Page extract:
----------------------------------------
After a very promising start of four really solid episodes, the next three totally remove the wind from my sails. I really thought we were getting another Series Three. Perhaps even something better. But I'm rapidly losing my enthusiasm for this season. The mistakes of Series Two are returning to haunt us. 


Silence in the Library/Forest of the Dead sits in an odd place for me. This, as far as I'm concerned, is the first time Moffat misses the mark. Not by much, mind you. There's still some stuff that he does really well in here. River Song is particularly fascinating as a character. Given how Doctor Who works, we can't be sure we'll ever see her again. But I'm glad that we do. Alex Kingston was also a brilliant casting choice. She plays the role perfectly. 

Certain plot elements concerning the Library are well-conceived. I think the whole story behind CAL and Doctor Moon is quite brilliant. How everyone was "saved" was another great idea that shows off just how great of a grasp Moff has on wordplay. I also love how the Doctor gets the Vashta Nerada to stand down by just being really menacing. It's an ultra-cool moment. 

But there are problems with this story, too. In some ways, they might seem minor. But they're enough to get under my skin.
----------------------------------------
Data extract:
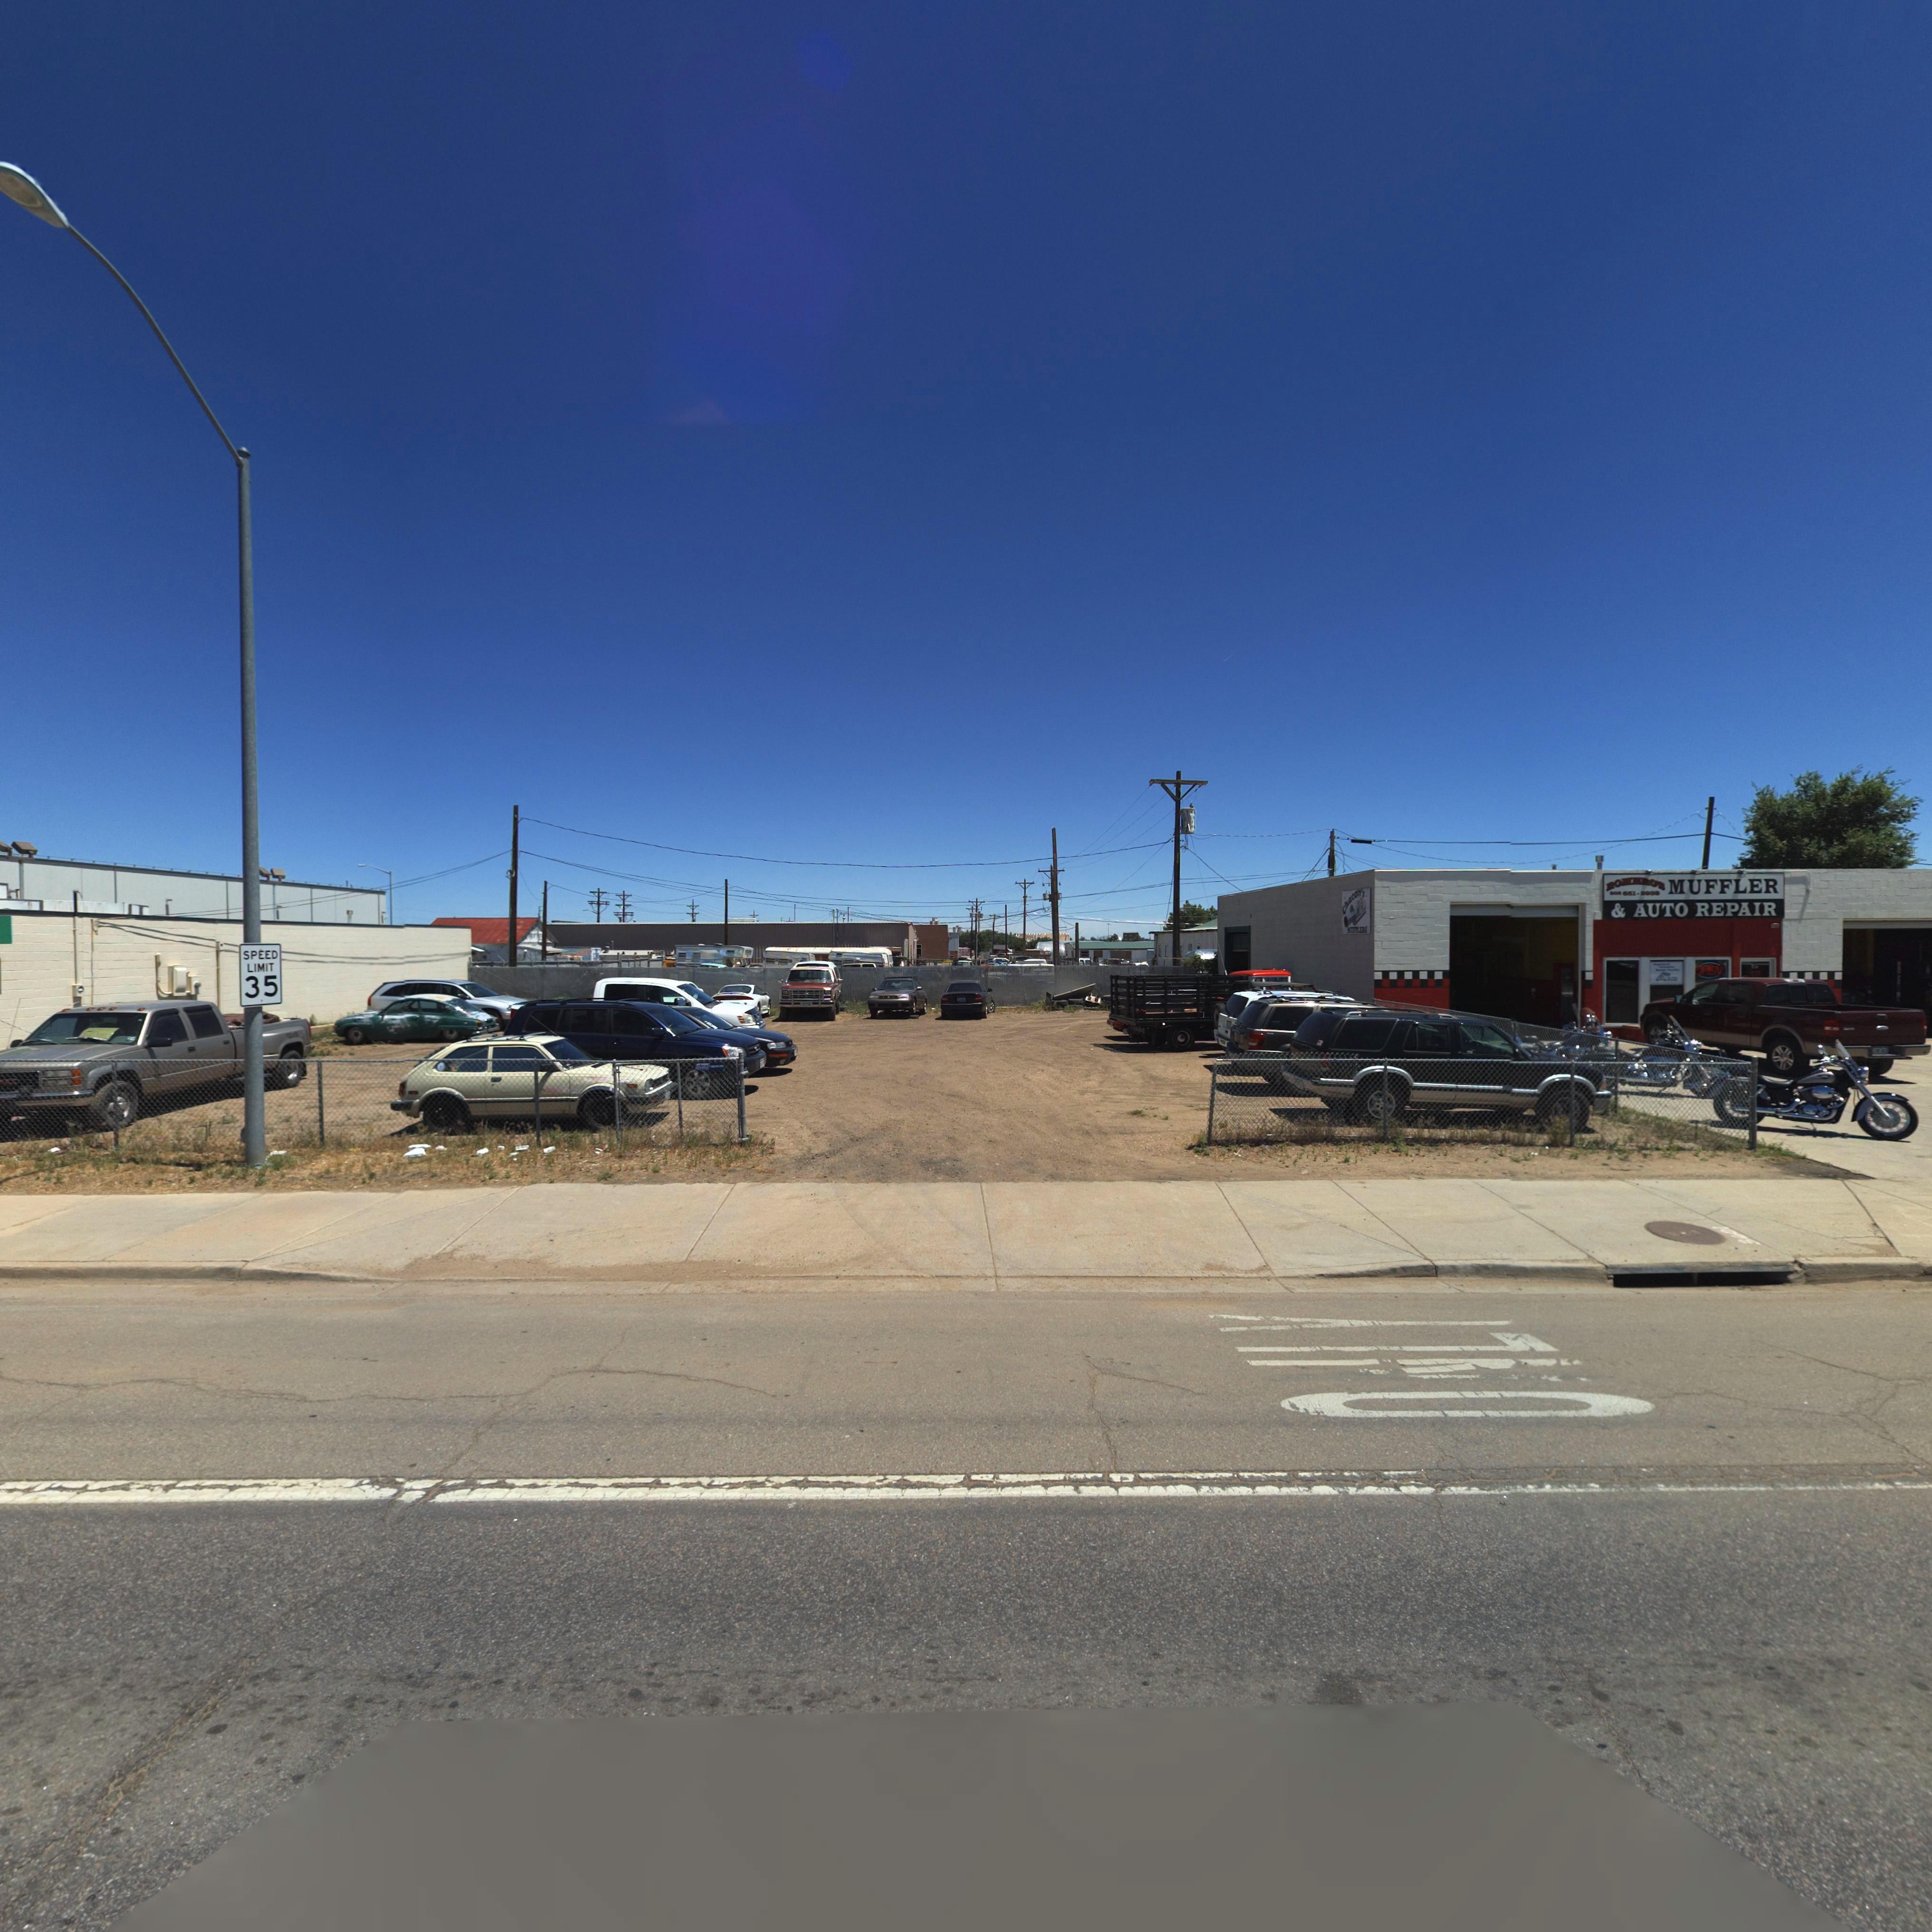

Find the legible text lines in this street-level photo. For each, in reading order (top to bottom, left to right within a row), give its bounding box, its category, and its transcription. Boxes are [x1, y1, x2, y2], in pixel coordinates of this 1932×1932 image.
----------------------------------------
Work instructions: Reproduce the part of the Doctor Who review that begins at the words "Silence in the" and stops after "the role perfectly.".

Expected answer:
Silence in the Library/Forest of the Dead sits in an odd place for me. This, as far as I'm concerned, is the first time Moffat misses the mark. Not by much, mind you. There's still some stuff that he does really well in here. River Song is particularly fascinating as a character. Given how Doctor Who works, we can't be sure we'll ever see her again. But I'm glad that we do. Alex Kingston was also a brilliant casting choice. She plays the role perfectly.